Friedhofs-Kap. an der Straße nach Hallstadt (Gönninger-Kap.), gestiftet 1767. Das Innere konnte ich nicht sehen, das Äußere in eleganten Verhältnissen und schon etwas aus dem Rokoko herausstrebend. Um das flache Dach laufen Balustraden mit Kindergruppen. Die Fenster schließen geradlinig mit gerader Verdachung. An der Fassade große Relieftafel, die Stifter vor dem Gekreuzigten. — Älteres Jesuitenkollegium (Gymnasium) 1611; bmkw. Portal zur Aula 1613.
Jüngeres Jesuitenkollegium (jetzt öffentl. Bibliothek und Lyceum) 2. H. 17. Jh. und A. 18., die älteren in der Tradition der deutschen Spätrenaissance.
Ernestinisches Klerikalseminar am Maximiliansplatz. 1733 nach Entwurf B. Neumanns von Justus Heinrich Dientzenhofer.
Altes Rathaus (jetzt Hauptzollamt), großer schmuckloser Renss.Bau.
Neues Rathaus auf der Regnitzinsel; 1744-56 aus einem got. Brückenturm (z. Z. noch erkennbar) umgestaltet. Fassadenmalerei von Jos. Anwander, neuerlich mit Glück rest.; Altane, Stuckdekoration, plastische Gruppe auf der Brücke von B. Mutschelle; alles zusammen überaus glücklich und originell in der künstlerischen Ausnutzung der Örtlichkeit, ein malerisches Architekturbild ersten Ranges.
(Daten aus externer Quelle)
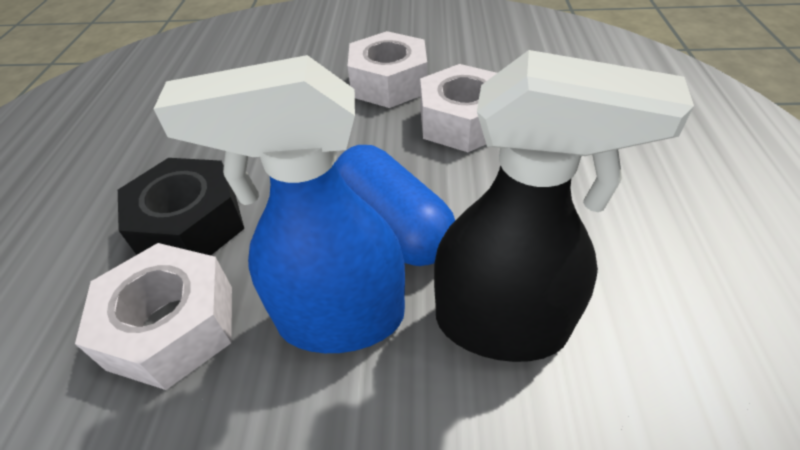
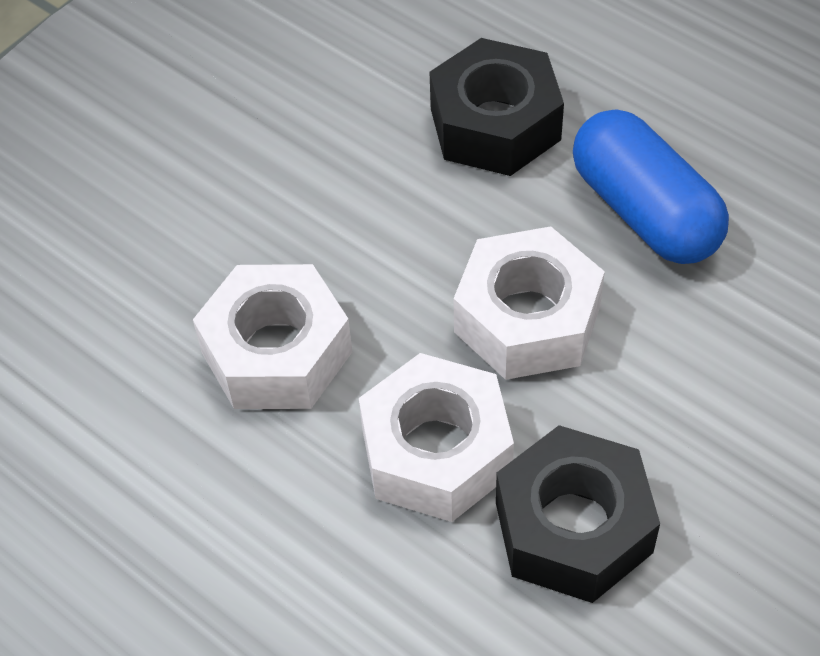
black nut: [118,158,244,256] = 1 -> [429,38,564,176] [496,425,660,603] = 2
black spray bottle: [434,50,694,362] = 1 -> none = 0
blue spray bottle: [154,55,405,353] = 1 -> none = 0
Hochzeitshaus am Fischmarkt 1618, die prächtigen Giebel 1871 zerstört.
Hauptwache 1774, Bildhauerarbeit von Kamm.
Gangolfstor, schmuckreicher Bar.-Bau im Charakter einer Ehrenpforte 1697 von J. L. Dientzenhofer.
Privathäuser. Gotik und Renaissance sind in Bamberg nicht vertreten. Dagegen begann ein Menschenalter nach dem. 30jährigen Kriege eine sehr lebhafte Bautätigkeit mit einem Zuge zum Üppigen, dem eine vortrefflich ausgebildete Stucktechnik die Mittel gab. — Hauptbeispiel das Prellsche Haus, Judengasse 14, und das Concordiahaus. Beide für denselben Bauherrn, J. J. T. Böttinger, und ungefähr gleichzeitig (angeblich 1721-31). In beiden erinnert die Grundrißdisposition auf ansteigendem Gelände und dessen Ausnutzung zu Hof- und Gartenterrassen an italienische, speziell genuesische Vorbilder. Die stilistische Ausbildung aber ist ganz verschieden. Im Prellhause sind die Treppen und sonstigen Innenräume noch im Sinne des 17. Jh. in gedrückten Verhältnissen, in der noch durchaus bar. Dekoration schwülstig und beinahe roh, aber von großer Kraft der malerischen Effekte; ebenso die Fassade. Die Überlieferung bringt den Bau in ziemlich unsicherer Weise mit dem Namen Dientzenhofer (welcher der vielen?) in Verbindung. Ungewissen Autors auch das sehr bmkw. Concordiahaus; ohne sehr groß zu sein in der Haltung eines monumentalen Palastes. Den Dientzenhofer zugeschrieben: Langgasse no 18 und no 32, Nonnenbrücke no 1, Grünmarkt no 31, Karolinenstr. 11 (a. 1716). — Von J. M. Küchel (lebte 1703-69) Karolinenstr. 1, 2, Kaulberg no 7, Judengasse 7, 12. — Von Fink 1789: Langgasse no 13.